São Tomé and Príncipe

São Tomé is the capital and largest city of the Central African island country of São Tomé and Príncipe. Its name is Portuguese for “Saint Thomas”. Founded in the 15th century, is one of Africa’s oldest colonial cities.

Álvaro Caminha founded the colony of São Tomé in 1493. The Portuguese came to São Tomé in search of land to grow sugarcane. The island was uninhabited before the arrival of the Portuguese sometime around 1470. São Tomé, situated about 40 kilometres (25 mi) north of the equator, had a climate wet enough to grow sugarcane in wild abundance. 2,000 Jewish children, eight years old and under, were taken from the Iberian peninsula for work on the sugar plantations. The nearby African Kingdom of Kongo eventually became a source of slave labor as well. The island of São Tomé was the main center of sugar production in the sixteenth century; it was overtaken by Brazil by 1600.
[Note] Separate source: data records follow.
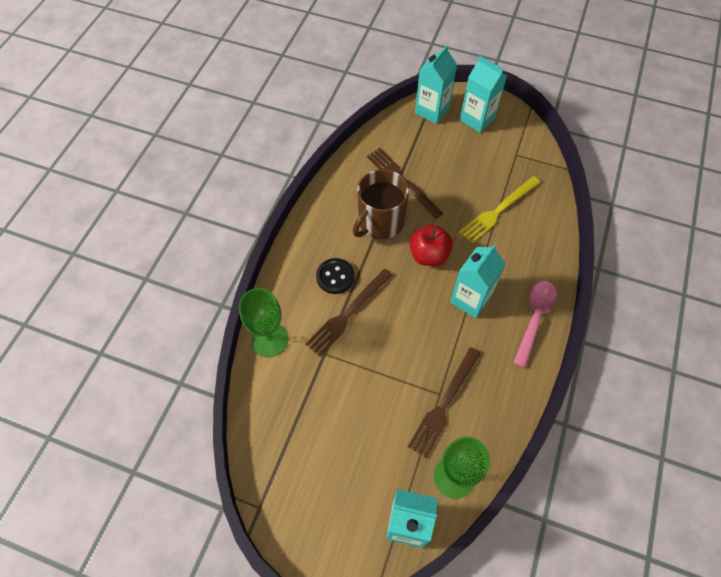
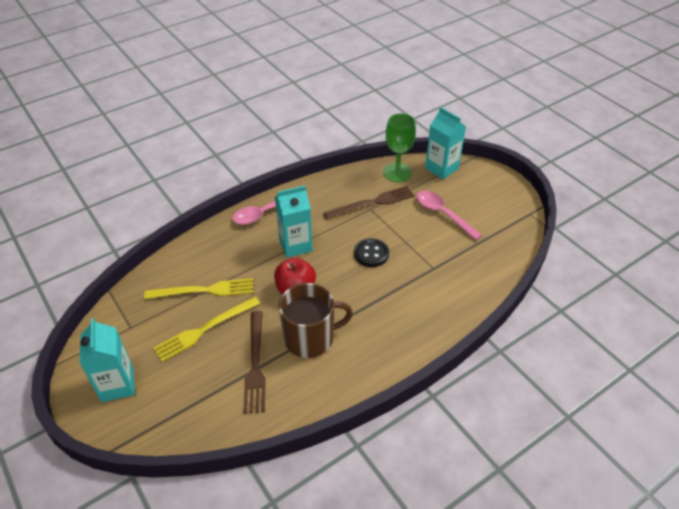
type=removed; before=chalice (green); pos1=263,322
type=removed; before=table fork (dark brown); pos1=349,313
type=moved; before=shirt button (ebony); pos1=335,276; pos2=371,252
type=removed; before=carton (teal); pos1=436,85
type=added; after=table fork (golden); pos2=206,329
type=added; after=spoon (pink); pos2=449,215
São Tomé is centred on a sixteenth-century cathedral, that was largely rebuilt in the 19th century. Another early building is Fort São Sebastião, built in 1566 and now the São Tomé National Museum. On July 9, 1595, a slave revolt led by Rei Amador took control of the capital; they were subjugated the following year. In 1599, the Dutch took the city as well as the islands for two days; they re-occupied it in 1641 for a year. The city served as the capital of the Portuguese colony of São Tomé and Príncipe and, from São Tomé and Príncipe’s independence in 1975, as capital of the sovereign nation.